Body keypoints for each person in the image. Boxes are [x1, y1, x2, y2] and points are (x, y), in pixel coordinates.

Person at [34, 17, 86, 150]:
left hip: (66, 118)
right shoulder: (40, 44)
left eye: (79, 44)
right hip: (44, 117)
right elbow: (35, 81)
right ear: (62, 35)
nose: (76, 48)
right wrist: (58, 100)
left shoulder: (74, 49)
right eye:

• [What you will do]: Provide an exact reproduction of all the entries shown above.

• [Response box]:
Body keypoints for each person in the image. Boxes are [x1, y1, x2, y2] and points are (x, y), in pixel coordinates.

Person at [34, 17, 86, 150]:
left hip: (66, 118)
right shoulder: (40, 44)
left eye: (79, 44)
right hip: (44, 117)
right elbow: (35, 81)
right ear: (62, 35)
nose: (76, 48)
right wrist: (58, 100)
left shoulder: (74, 49)
right eye:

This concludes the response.